ASSIGNMENT
Identify all lines of the data containing the string "Please" and copy them.

==== DATA PROVIDED ====

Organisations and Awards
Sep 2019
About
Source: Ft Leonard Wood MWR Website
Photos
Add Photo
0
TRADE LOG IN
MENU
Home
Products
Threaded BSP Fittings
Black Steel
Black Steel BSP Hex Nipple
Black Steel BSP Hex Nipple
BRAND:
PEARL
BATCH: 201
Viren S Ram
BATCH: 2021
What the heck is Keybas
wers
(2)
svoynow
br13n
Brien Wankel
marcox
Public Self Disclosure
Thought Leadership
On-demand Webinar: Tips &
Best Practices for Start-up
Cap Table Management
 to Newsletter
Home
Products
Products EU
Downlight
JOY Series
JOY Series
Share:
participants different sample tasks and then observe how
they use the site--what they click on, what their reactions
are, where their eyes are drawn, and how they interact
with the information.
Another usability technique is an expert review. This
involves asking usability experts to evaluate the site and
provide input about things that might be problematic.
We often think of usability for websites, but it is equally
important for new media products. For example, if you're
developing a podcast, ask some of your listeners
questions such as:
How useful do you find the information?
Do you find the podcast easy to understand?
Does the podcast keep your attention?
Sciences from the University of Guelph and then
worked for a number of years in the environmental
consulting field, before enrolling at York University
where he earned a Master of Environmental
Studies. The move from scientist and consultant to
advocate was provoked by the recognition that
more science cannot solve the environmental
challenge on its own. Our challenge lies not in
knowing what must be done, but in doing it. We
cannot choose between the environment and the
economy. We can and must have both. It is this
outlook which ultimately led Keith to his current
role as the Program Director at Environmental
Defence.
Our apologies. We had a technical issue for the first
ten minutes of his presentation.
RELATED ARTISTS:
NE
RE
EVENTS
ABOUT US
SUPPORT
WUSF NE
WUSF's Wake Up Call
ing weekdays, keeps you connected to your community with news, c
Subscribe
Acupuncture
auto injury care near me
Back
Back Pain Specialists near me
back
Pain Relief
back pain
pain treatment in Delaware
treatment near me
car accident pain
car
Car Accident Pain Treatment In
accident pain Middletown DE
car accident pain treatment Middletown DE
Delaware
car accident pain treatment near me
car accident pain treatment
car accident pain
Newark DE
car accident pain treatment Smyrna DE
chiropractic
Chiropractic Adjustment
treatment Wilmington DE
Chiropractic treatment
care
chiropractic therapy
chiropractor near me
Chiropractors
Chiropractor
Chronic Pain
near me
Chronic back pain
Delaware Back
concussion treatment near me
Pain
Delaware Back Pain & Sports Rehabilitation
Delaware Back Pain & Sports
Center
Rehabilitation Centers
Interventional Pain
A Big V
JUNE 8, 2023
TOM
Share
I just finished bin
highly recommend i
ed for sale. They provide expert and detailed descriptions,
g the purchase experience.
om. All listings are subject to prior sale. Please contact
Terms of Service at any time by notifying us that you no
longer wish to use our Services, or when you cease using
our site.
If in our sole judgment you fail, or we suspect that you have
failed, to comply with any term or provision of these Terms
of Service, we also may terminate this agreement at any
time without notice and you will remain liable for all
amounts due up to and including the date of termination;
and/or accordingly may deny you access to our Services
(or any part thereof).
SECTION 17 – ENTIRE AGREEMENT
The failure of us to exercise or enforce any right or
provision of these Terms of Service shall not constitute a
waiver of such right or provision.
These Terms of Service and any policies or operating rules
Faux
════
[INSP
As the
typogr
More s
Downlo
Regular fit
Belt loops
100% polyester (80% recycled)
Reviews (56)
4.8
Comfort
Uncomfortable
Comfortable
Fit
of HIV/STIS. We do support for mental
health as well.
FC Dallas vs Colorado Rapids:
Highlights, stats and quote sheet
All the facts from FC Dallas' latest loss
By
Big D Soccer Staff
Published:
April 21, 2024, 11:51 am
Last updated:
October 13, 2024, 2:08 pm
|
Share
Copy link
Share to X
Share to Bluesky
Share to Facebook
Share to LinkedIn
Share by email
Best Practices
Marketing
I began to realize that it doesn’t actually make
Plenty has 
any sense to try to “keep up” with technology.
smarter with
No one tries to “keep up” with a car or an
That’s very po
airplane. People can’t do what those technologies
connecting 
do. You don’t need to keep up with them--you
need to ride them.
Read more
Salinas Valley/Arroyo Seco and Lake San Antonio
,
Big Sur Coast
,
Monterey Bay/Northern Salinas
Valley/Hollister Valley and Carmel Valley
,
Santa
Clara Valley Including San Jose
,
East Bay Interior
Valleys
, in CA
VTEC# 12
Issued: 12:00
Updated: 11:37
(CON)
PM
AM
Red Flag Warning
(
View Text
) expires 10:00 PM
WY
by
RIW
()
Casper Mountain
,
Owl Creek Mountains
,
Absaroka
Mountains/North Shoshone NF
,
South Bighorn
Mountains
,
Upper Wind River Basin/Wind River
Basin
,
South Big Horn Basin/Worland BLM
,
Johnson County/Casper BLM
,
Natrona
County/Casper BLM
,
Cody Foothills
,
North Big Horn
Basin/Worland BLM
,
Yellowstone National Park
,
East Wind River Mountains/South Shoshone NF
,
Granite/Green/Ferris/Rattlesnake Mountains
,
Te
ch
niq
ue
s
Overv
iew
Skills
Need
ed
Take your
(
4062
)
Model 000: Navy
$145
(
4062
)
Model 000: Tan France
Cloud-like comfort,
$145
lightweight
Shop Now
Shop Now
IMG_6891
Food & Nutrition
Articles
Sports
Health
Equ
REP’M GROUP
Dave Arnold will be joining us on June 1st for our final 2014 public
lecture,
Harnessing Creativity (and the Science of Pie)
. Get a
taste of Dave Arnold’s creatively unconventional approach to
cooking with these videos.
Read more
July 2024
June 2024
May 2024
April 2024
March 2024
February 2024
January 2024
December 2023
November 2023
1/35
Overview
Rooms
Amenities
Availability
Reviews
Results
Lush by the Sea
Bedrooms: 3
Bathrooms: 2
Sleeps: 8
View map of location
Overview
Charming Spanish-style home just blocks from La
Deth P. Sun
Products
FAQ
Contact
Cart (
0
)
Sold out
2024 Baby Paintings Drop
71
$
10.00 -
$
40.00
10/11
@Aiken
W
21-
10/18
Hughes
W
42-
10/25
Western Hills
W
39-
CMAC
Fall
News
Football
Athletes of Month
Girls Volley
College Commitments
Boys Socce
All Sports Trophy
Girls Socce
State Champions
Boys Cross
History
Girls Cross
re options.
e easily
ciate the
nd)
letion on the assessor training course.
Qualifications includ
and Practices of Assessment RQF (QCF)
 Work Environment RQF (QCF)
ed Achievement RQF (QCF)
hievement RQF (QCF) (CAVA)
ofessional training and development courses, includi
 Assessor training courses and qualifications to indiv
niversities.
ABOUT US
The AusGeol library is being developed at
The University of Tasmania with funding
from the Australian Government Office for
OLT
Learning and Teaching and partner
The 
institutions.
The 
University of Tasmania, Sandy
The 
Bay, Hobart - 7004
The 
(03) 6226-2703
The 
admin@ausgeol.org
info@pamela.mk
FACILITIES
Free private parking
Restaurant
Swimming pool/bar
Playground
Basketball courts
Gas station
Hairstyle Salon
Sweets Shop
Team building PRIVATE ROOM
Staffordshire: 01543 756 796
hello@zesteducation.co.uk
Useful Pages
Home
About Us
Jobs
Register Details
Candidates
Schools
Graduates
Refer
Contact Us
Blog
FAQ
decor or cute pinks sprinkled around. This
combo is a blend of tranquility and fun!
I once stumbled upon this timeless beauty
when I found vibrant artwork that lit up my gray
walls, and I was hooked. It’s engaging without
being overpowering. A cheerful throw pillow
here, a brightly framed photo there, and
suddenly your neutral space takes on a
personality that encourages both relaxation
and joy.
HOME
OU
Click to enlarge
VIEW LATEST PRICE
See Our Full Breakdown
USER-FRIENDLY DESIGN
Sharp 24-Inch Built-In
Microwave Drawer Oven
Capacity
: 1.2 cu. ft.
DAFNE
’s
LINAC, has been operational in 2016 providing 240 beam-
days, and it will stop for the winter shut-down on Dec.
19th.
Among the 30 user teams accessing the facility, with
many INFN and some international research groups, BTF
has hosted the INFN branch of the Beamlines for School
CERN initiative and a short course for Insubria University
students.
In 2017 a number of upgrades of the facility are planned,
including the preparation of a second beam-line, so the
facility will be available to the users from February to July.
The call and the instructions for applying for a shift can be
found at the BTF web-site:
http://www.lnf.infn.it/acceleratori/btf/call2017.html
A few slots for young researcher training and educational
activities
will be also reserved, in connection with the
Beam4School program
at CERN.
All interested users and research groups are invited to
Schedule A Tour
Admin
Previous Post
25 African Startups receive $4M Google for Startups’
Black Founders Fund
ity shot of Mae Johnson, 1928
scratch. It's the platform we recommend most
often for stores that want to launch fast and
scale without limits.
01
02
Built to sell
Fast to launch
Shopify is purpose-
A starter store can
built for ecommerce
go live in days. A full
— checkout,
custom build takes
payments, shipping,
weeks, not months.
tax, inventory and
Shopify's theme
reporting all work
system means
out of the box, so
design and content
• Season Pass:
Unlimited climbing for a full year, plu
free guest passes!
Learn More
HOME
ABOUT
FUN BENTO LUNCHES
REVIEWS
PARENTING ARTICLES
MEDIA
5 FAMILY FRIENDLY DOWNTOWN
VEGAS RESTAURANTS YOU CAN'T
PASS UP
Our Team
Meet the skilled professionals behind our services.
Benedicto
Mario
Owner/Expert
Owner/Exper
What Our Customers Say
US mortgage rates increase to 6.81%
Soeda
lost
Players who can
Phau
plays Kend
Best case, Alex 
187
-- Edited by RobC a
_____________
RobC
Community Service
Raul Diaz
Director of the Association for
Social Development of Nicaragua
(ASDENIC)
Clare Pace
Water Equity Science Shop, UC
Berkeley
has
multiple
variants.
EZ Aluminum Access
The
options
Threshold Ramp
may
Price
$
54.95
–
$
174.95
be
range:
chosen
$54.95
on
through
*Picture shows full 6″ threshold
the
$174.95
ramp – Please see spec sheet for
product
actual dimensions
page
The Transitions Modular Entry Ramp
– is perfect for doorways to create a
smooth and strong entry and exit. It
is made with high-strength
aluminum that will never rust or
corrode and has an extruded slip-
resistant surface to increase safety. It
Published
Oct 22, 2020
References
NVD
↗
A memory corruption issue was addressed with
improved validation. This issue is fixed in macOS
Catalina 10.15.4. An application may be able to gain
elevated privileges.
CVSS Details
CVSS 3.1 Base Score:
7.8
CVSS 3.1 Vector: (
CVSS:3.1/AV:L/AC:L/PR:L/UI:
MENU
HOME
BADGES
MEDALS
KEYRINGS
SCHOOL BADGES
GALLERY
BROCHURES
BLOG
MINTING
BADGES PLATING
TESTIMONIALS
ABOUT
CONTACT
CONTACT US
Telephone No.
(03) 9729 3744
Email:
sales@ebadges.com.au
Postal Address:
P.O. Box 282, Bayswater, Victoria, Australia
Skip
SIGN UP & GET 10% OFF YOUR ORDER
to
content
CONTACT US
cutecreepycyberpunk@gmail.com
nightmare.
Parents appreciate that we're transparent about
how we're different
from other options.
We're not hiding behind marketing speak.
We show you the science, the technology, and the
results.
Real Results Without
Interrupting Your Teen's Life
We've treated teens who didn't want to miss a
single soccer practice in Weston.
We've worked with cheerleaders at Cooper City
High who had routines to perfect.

====

EXPECTED ANSWER
om. All listings are subject to prior sale. Please contact
ramp – Please see spec sheet for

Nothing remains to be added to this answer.